ATI RN
ATI Mental Health Practice B
1. When assessing a client diagnosed with major depressive disorder who states, 'I feel like I can't go on,' which of the following actions should the nurse take first?
- A. Administer a prescribed antidepressant medication.
- B. Ask the client if they have a plan to commit suicide.
- C. Encourage the client to attend a support group.
- D. Contact the client's family to provide support.
Correct answer: B
Rationale: The priority action for the nurse is to assess the client's risk for suicide. By asking if the client has a plan to commit suicide, the nurse can determine the immediate safety of the client and take appropriate interventions to prevent harm. Administering antidepressant medication is not the first action to take in this situation as assessing the client's safety is the priority. Encouraging the client to attend a support group or contacting the client's family, although beneficial, are not immediate actions to ensure the client's safety in a crisis situation.
2. Which of the following is identified as a psychoneurotic response to severe anxiety as it appears in the DSM-5?
- A. Somatic symptom disorder
- B. Grief responses
- C. Psychosis
- D. Bipolar disorder
Correct answer: A
Rationale: The correct answer is A: Somatic symptom disorder. Somatic symptom disorder is characterized by preoccupation with physical symptoms for which there is no demonstrable organic pathology. One of the diagnostic criteria is a high level of anxiety about health concerns or illness. In the DSM-5, somatic symptom disorders are classified under the category of somatic symptom and related disorders, which encompass conditions where psychological factors play a significant role in the development, exacerbation, or maintenance of physical symptoms. Choices B, C, and D are incorrect. Grief responses, psychosis, and bipolar disorder are not specifically categorized as psychoneurotic responses to severe anxiety in the DSM-5.
3. During an assessment of a client with suspected substance use disorder, which of the following findings should the nurse expect? Select one that doesn't apply.
- A. Feelings of hopelessness
- B. Increased tolerance to the substance
- C. Withdrawal symptoms when not using the substance
- D. Unsuccessful attempts to cut down or control use
Correct answer: A
Rationale: In clients with substance use disorder, common findings include increased tolerance to the substance, withdrawal symptoms when not using it, and unsuccessful attempts to cut down or control use. Feelings of hopelessness are not typically a direct manifestation of substance use disorder. Instead, feelings of hopelessness may be associated with other mental health conditions or situational factors. Therefore, the correct answer is A. Choices B, C, and D are all expected findings in clients with substance use disorder.
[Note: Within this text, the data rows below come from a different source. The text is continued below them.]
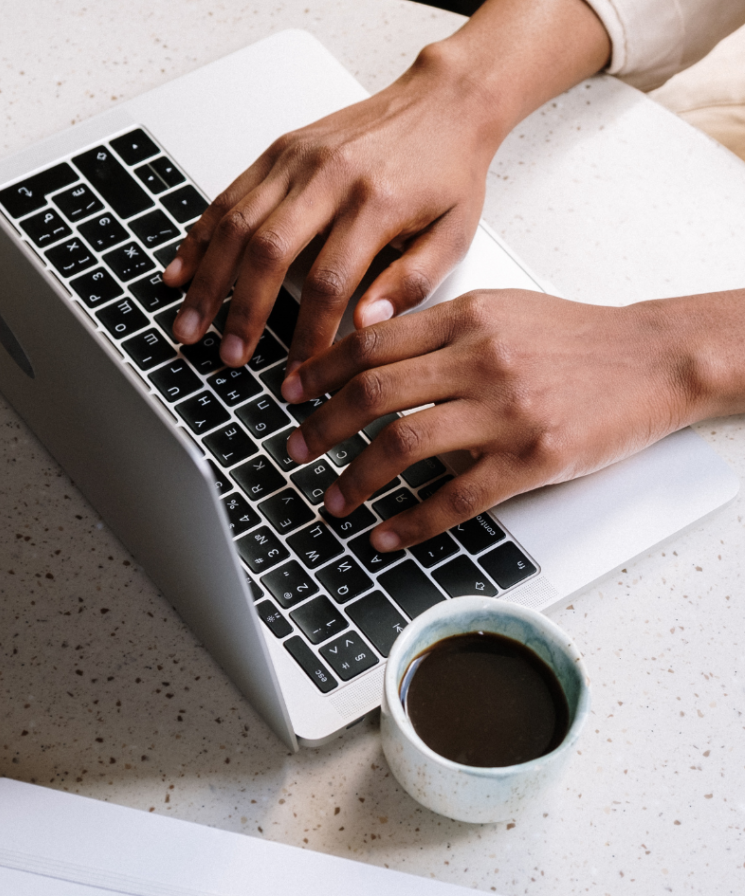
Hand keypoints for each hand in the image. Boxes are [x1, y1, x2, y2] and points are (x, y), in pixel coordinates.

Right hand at [162, 0, 612, 370]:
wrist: (445, 99)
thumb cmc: (448, 170)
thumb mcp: (454, 234)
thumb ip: (411, 283)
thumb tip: (364, 325)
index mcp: (376, 202)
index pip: (330, 282)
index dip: (307, 334)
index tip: (299, 371)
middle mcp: (329, 176)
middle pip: (268, 252)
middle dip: (241, 312)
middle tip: (227, 355)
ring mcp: (298, 159)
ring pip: (236, 224)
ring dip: (207, 281)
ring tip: (189, 325)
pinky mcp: (279, 151)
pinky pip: (228, 196)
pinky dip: (199, 237)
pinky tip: (181, 271)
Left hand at [280, 289, 709, 550]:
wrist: (655, 359)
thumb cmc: (576, 339)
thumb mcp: (503, 310)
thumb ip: (439, 329)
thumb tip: (371, 351)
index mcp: (467, 318)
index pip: (372, 342)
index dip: (320, 371)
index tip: (291, 393)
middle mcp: (481, 359)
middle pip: (373, 393)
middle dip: (322, 426)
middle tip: (295, 449)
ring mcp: (506, 410)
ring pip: (404, 444)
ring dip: (356, 478)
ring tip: (333, 498)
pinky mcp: (532, 458)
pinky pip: (456, 497)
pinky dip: (411, 521)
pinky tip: (386, 534)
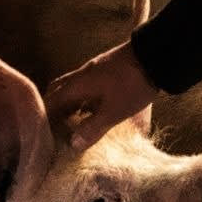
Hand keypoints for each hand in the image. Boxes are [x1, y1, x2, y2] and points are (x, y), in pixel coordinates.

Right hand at [43, 40, 157, 150]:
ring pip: (73, 89)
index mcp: (76, 85)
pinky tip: (94, 111)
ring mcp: (93, 70)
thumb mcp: (113, 112)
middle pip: (58, 92)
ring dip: (70, 105)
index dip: (45, 119)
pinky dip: (84, 99)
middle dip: (55, 111)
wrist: (155, 56)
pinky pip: (86, 86)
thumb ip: (92, 128)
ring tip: (75, 125)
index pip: (50, 102)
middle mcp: (80, 75)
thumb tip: (72, 145)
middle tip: (58, 130)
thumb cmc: (132, 85)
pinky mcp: (106, 69)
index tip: (46, 136)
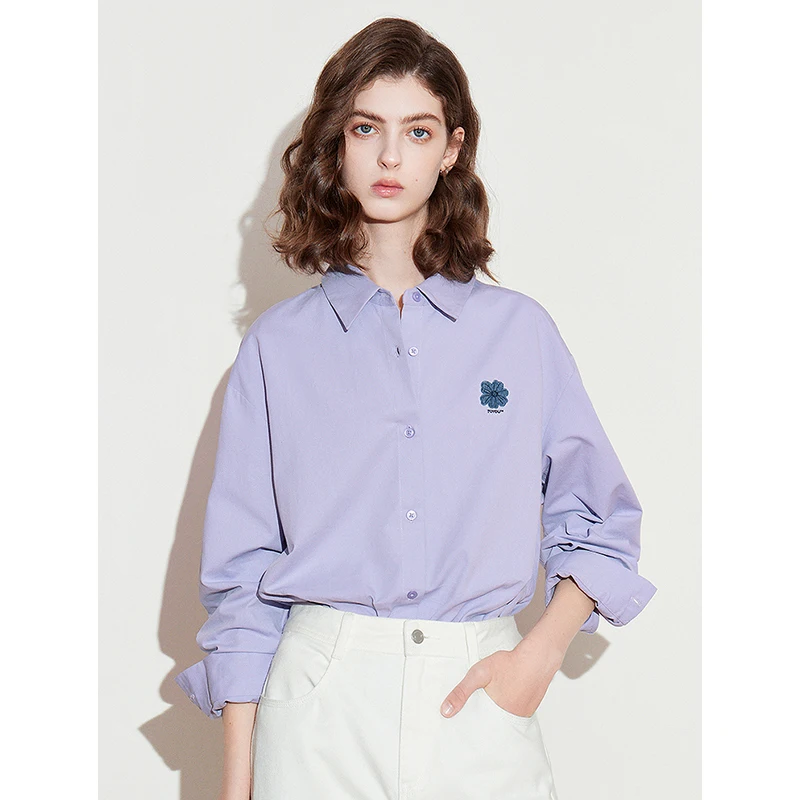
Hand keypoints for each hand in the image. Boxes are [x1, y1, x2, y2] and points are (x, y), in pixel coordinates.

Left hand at [440, 634, 563, 717]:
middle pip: (492, 727)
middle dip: (483, 722)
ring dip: (496, 714)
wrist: (537, 658)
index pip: (480, 730)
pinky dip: (508, 708)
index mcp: (497, 715)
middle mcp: (511, 719)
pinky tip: (505, 695)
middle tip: (476, 712)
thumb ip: (462, 692)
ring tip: (490, 703)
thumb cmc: (510, 664)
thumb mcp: (479, 673)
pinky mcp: (530, 708)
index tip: (463, 727)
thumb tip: (446, 711)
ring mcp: (523, 715)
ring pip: (504, 720)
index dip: (471, 727)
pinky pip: (515, 713)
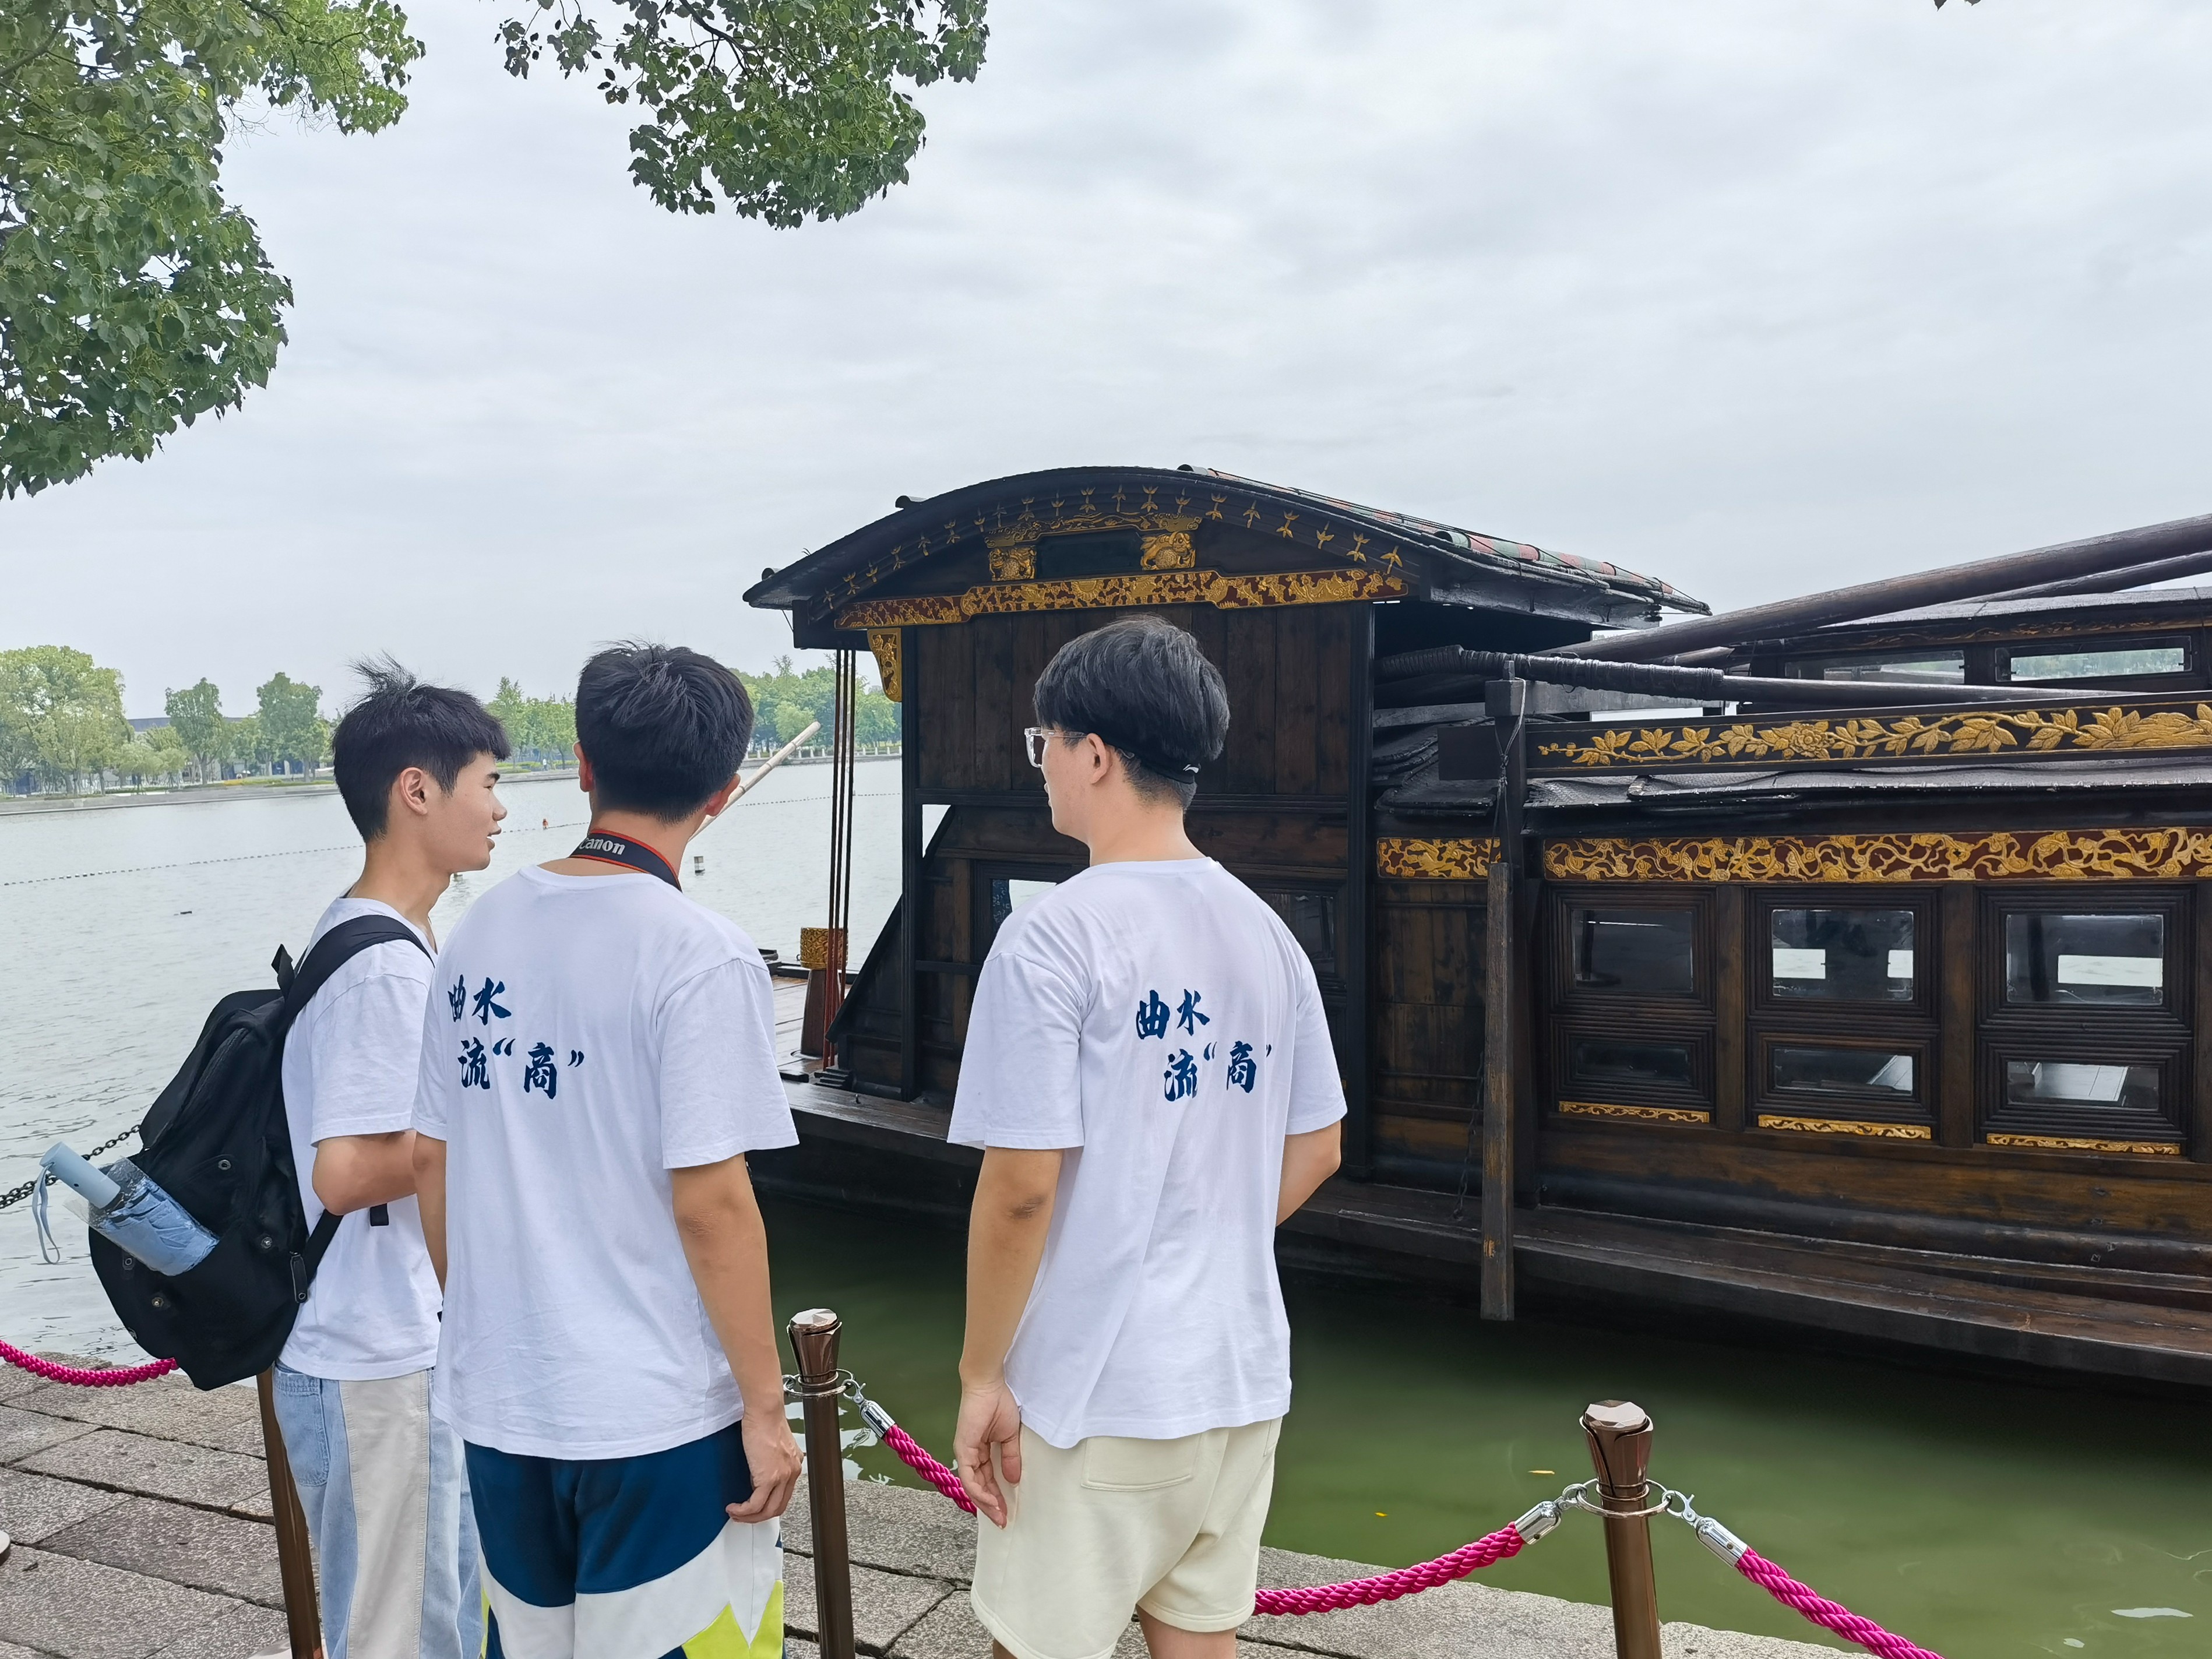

4. A client with bipolar disorder is experiencing a depressive episode. Which intervention should the nurse implement to support the client's recovery?
- A. Encourage the client to engage in physical activity.
- B. Encourage the client to maintain a regular sleep schedule.
- C. Encourage the client to set realistic goals for daily activities.
- D. Encourage the client to express feelings of sadness.
Correct answer: C
Rationale: During a depressive episode in bipolar disorder, encouraging the client to set realistic goals for daily activities can be beneficial. Setting achievable goals can provide structure, a sense of accomplishment, and help in breaking tasks into manageable steps, which can support the client's recovery process. Options A and B, while important in managing bipolar disorder, may not directly address the client's depressive symptoms during this episode. Option D, encouraging the client to express feelings of sadness, is not as effective as setting achievable goals in providing structure and a sense of accomplishment during a depressive episode.
5. A client has been prescribed sertraline for depression, and the nurse is providing discharge instructions. Which dietary instruction should the nurse include?
- A. Avoid foods high in sodium.
- B. Avoid foods high in calcium.
- C. Avoid foods high in tyramine.
- D. Avoid foods high in potassium.
Correct answer: C
Rationale: Clients prescribed sertraline should avoid foods high in tyramine to prevent a hypertensive crisis. Sertraline, an antidepressant belonging to the selective serotonin reuptake inhibitor (SSRI) class, can interact with tyramine-rich foods, potentially causing a dangerous increase in blood pressure known as a hypertensive crisis. Choices A, B, and D are incorrect because there is no specific dietary restriction related to sodium, calcium, or potassium intake when taking sertraline.